Take a look at central bank monetary policy in 2001, in response to the looming recession, which ceased looming and hit in March, 2001. The chart includes the dollar and European money. The chart went ballistic.

The Maestro wants to direct the orchestra. A government-defined and enforced gold standard is much too inhibiting. As for a full gold-coin standard, where every holder of a receipt for gold, private (bank) or public (treasury), has the legal right to walk in and exchange his receipt at a fixed rate for gold coins, would drastically limit his ability to conduct.
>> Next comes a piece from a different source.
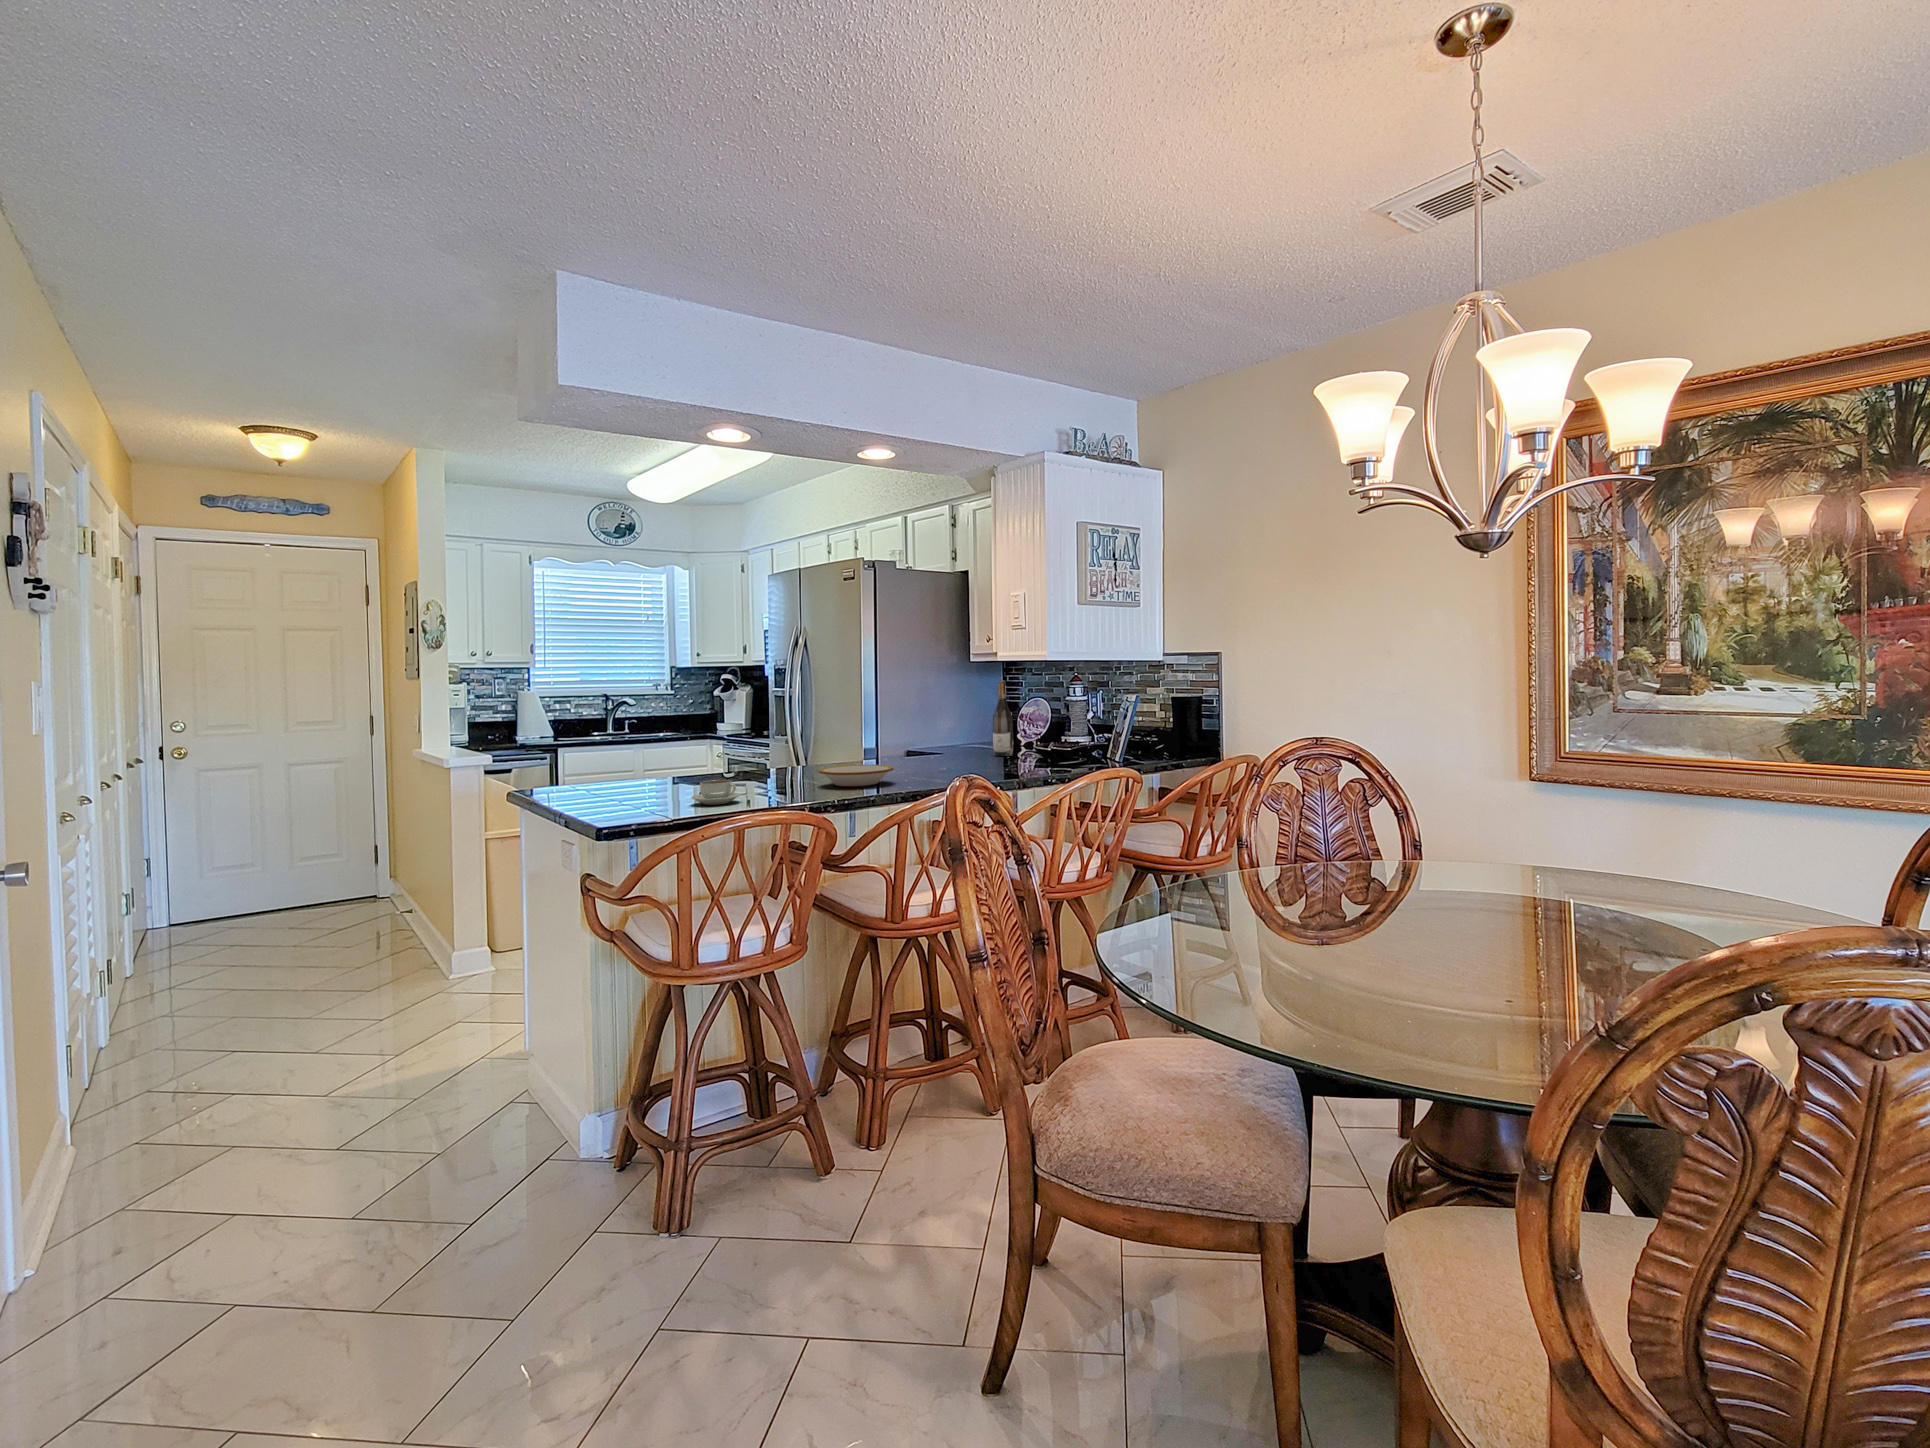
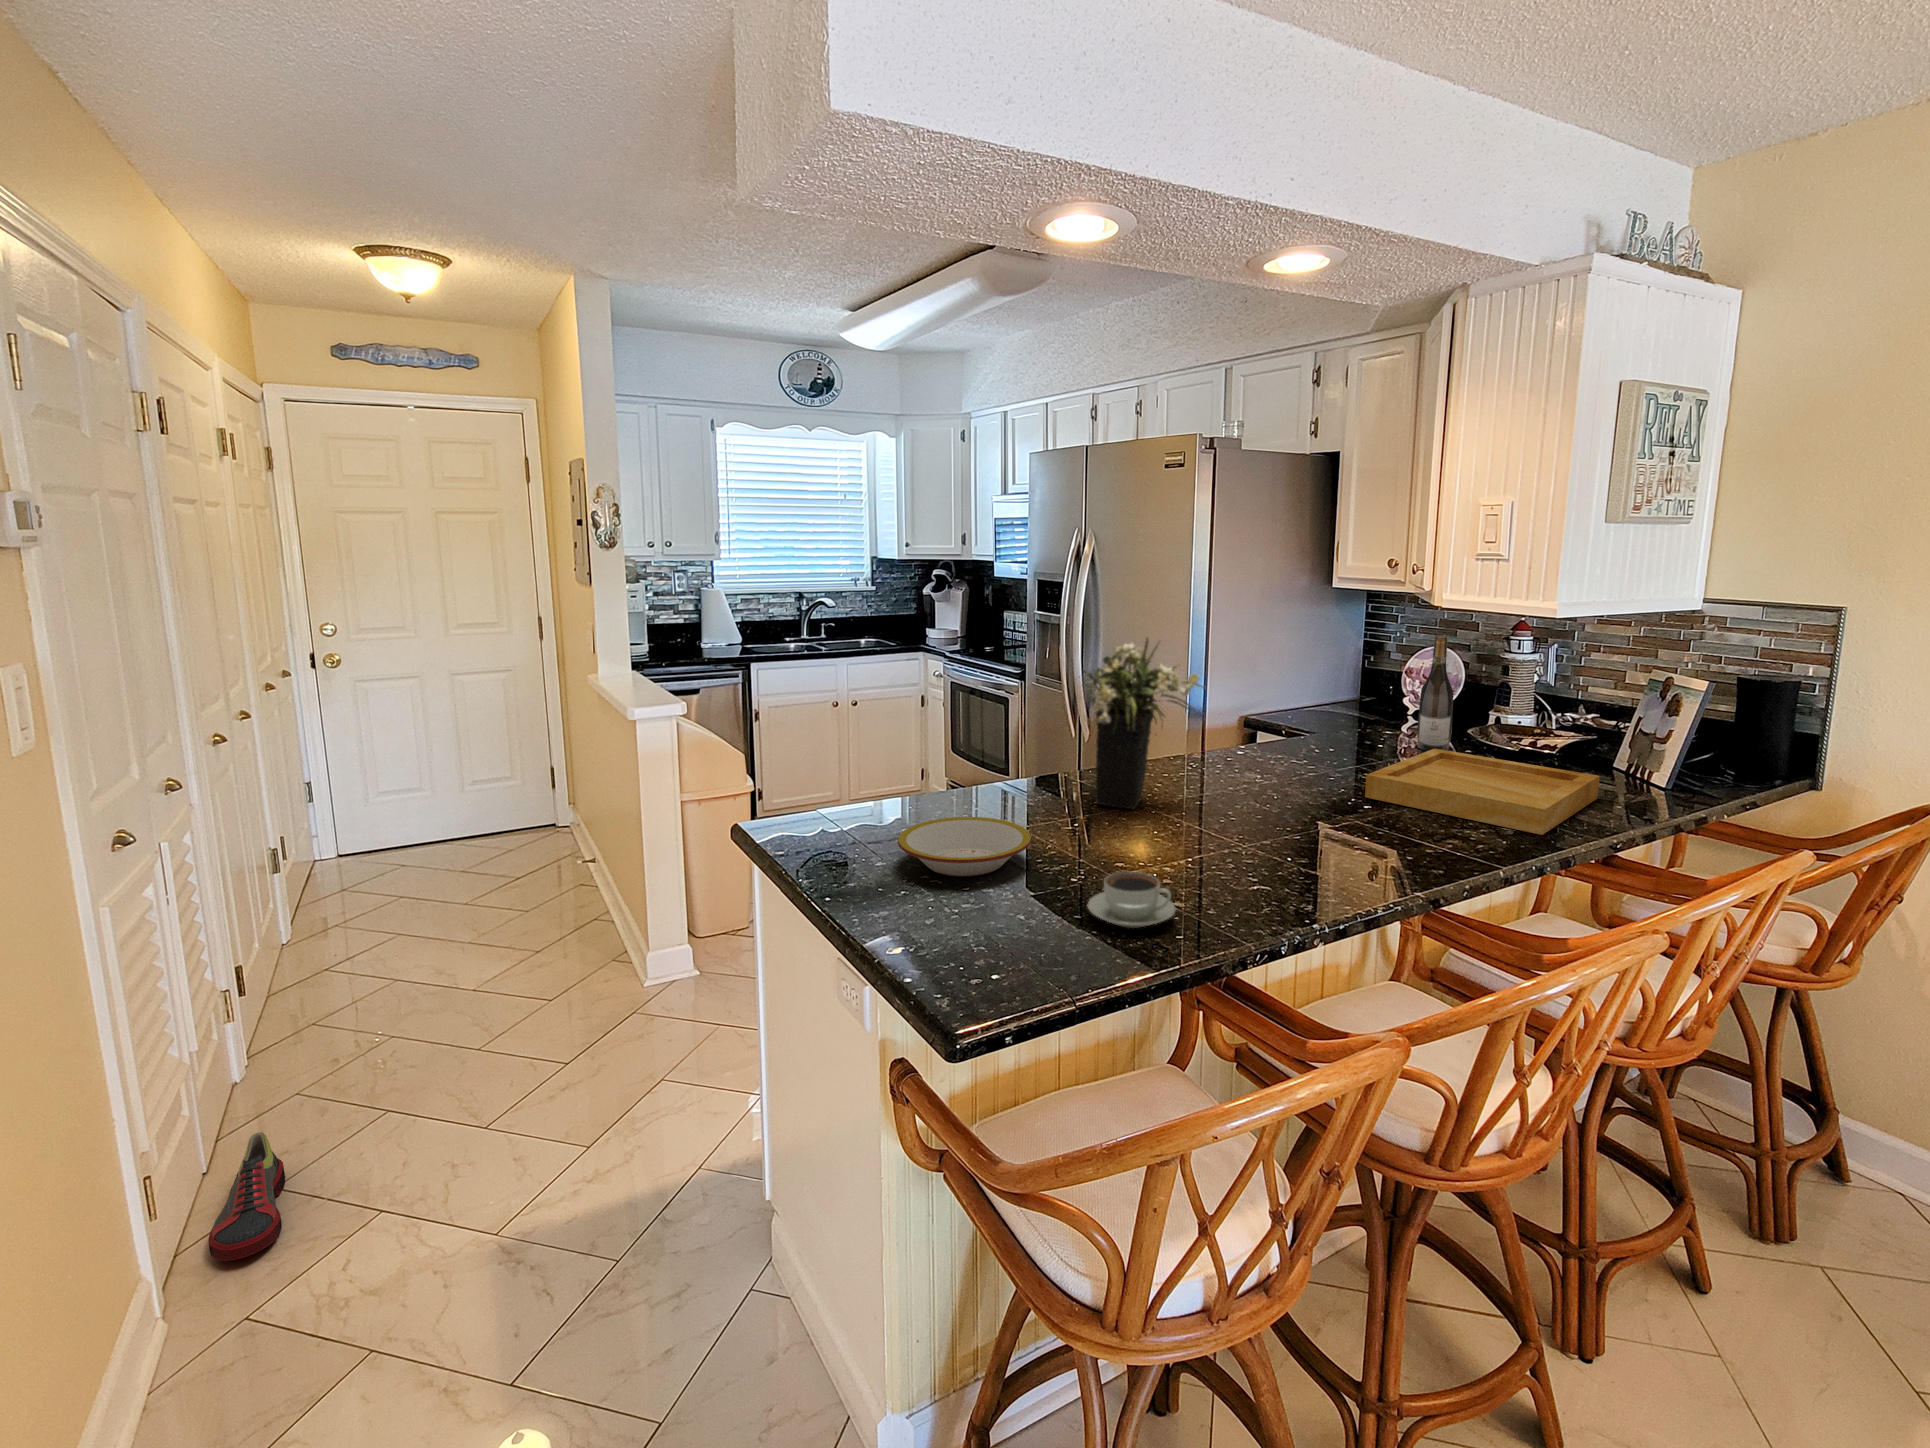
flower arrangement: none [726,674,814,779] -> present [1084,638,1205,809]
tray: none [921,748,1062,776] -> present [1365,749,1600,835]
bowl: present [819,765,894,787] -> present [898,817,1031,877]
shoe: none [99,1045,154,1114] -> present [209,1132,285,1261]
That is the whole point of a gold standard. It restricts the ability of politicians and central bankers to manipulate the currency outside of very narrow range. It makes bean-counters and order-takers out of central bankers. It limits their creativity to inflate the currency at various rates — they never contract the total supply of money.

CONCLUSION

Congress believes Greenspan, who speaks on behalf of all central bankers, as his remarks indicate.

Gold standard? Who needs it? Iron pyrite? Too old fashioned, and too reminiscent of the real thing.

Computer money based on central bank reserves of government debt: that’s what the nation needs.

Let the band play on! We know how competent it is.

Not as good as this one. . . .

Oh! The drums go bang,And the cymbals clang,And the horns they blaze away.McCarthy pumps the old bassoonWhile the pipes do play.And Hennessey Tennessee tootles the flute,And the music is somethin’ grand.A credit to old Ireland is McNamara’s band.